Your IT - Entertainment

But consistent reports have indicated that PlaysForSure just didn’t, with too many competing devices that obviously weren’t following whatever standard was set closely enough to guarantee file playability across all WMA compatible devices.

Funnily enough all of these competing mp3 players never seemed to have any trouble playing mp3’s, which usually come in all flavours, sizes and encoding bit rates.
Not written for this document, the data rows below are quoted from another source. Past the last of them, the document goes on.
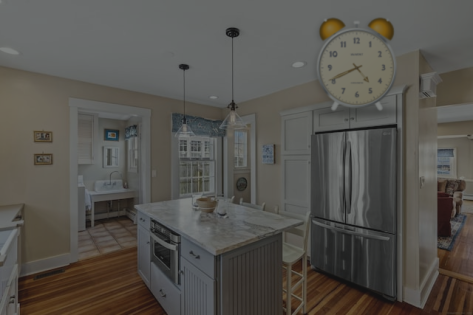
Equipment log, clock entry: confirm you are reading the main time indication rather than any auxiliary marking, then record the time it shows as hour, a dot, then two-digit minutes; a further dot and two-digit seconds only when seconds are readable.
4.41
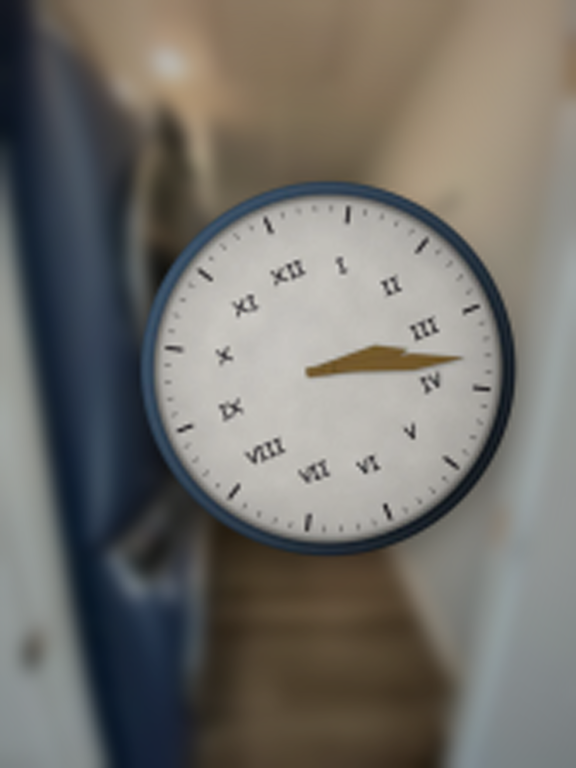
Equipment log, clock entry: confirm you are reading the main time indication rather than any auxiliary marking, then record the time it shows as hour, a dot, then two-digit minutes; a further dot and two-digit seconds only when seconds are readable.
3.18
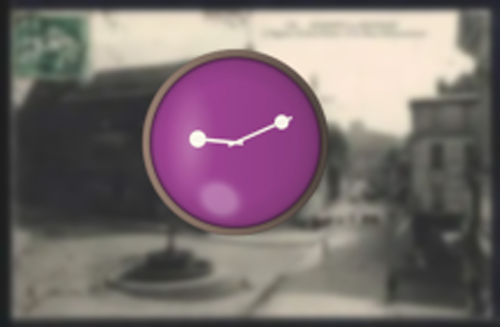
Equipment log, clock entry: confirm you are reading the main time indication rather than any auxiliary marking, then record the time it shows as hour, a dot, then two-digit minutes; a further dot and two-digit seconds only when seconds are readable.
9.11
Perhaps mp3 playback was a higher priority than WMA DRM playback, and despite Microsoft’s efforts, no-one seemed to be doing anything about it.

So Microsoft was forced to create the Zune, and they decided to copy Apple’s closed system of only having one iTunes store from which to legally purchase DRM’d content by creating their own such store.
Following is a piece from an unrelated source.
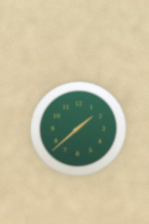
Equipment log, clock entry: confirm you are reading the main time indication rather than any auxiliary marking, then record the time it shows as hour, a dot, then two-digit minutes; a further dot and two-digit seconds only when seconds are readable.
1.38
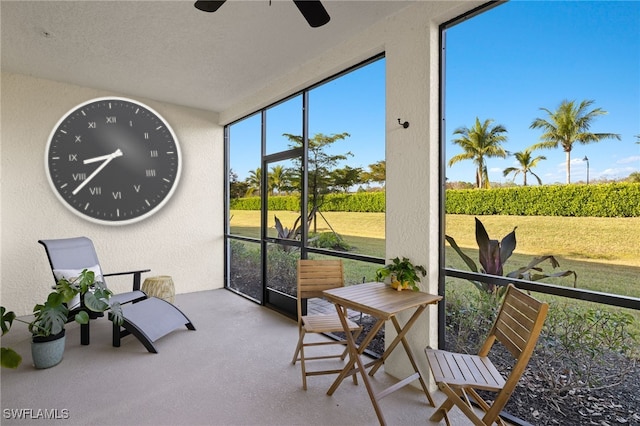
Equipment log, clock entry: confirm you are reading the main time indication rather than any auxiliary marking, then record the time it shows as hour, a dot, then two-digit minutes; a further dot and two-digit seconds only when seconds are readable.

They also decided to put all of the knowledge learned from the huge number of non-iPod mp3 players over the years, couple that with learnings from the market leading iPod itself, mix in some Microsoft magic and come out with a player at least as good as the iPod, with hopefully a couple of unique features to try to compete.

But despite all of Microsoft’s previous experience in the world of mp3 players, the Zune is the first true draft of their own. While it works as advertised, it is an unfinished work. It is a toe in the water, testing to see how warm – or cold – the water really is. And this time with their own toe, not the toes of their partners.

It has the wireless feature. It has a nicer menu and user interface. It has a bigger screen. But it’s not a better iPod.

It’s a good enough first device that is probably the equivalent of Windows 3.1. Will we have to go through the equivalent of Windows 95, 98, ME, 2000, XP and then Vista before we get a Zune that lights our fire as an undeniably awesome and very cool digital media player?

I hope it doesn’t take as long as it has taken to Vista, which, as I write this, is still three days away from the November 30, 2006 launch!

As for Apple’s next iPod... it has been rumoured for the longest time now to have a widescreen, Bluetooth, Wi-Fi, a touch screen, some kind of PDA capability, a built-in coffee maker and a kitchen sink.